Ersetze in allen folgenden Daten „Fitness“ durch „Sport“ und gib die Zeilen sonst unverändert wieder. Lass die Bilder in deiner Antwort weg.

[Bereitgestellte Daten]

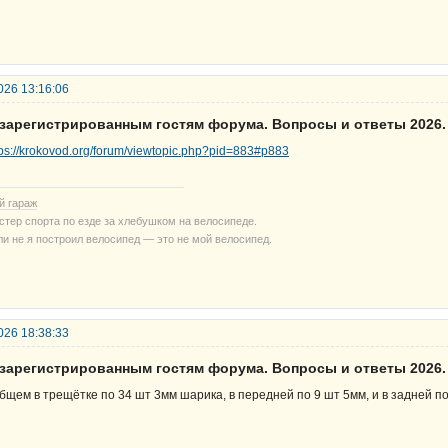
026 13:16:06
езарегистрированным гостям форума. Вопросы и ответы 2026.
tps://krokovod.org/forum/viewtopic.php?pid=883#p883
й гараж
стер спорта по езде за хлебушком на велосипеде.
ли не я построил велосипед — это не мой велосипед.
026 18:38:33
езарегистрированным гостям форума. Вопросы и ответы 2026.
бщем в трещётке по 34 шт 3мм шарика, в передней по 9 шт 5мм, и в задней п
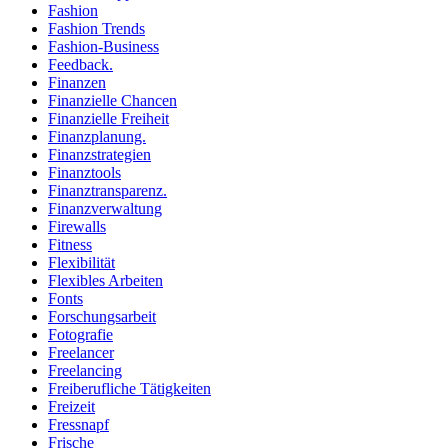
Fashion
Fashion Trends
Fashion-Business
Feedback.
Finanzen
Finanzielle Chancen
Finanzielle Freiheit
Finanzplanung.
Finanzstrategien
Finanztools
Finanztransparenz.
Finanzverwaltung
Firewalls
Fitness
Flexibilität
Flexibles Arbeiten
Fonts
Forschungsarbeit
Fotografie
Freelancer
Freelancing
Freiberufliche Tätigkeiten
Freizeit
Fressnapf
Frische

[/Bereitgestellte Daten]

**Ergebnis**:
026 13:16:06
езарегистрированным гостям форума. Вопросы и ответы 2026.
tps://krokovod.org/forum/viewtopic.php?pid=883#p883
й гараж
стер спорта по езде за хлебушком на велосипеде.
ли не я построил велосипед — это не мой велосипед.
026 18:38:33
езарегистрированным гостям форума. Вопросы и ответы 2026.
бщем в трещётке по 34 шт 3мм шарика, в передней по 9 шт 5мм, и в задней п
Fashion
Fashion Trends
Fashion-Business
Feedback.
Finanzen
Finanzielle Chancen
Finanzielle Freiheit
Finanzplanung.
Finanzstrategien
Finanztools
Finanztransparenz.
Finanzverwaltung
Firewalls
Sport
Flexibilität
Flexibles Arbeiten
Fonts
Forschungsarbeit
Fotografie
Freelancer
Freelancing
Freiberufliche Tätigkeiten
Freizeit
Fressnapf
Frische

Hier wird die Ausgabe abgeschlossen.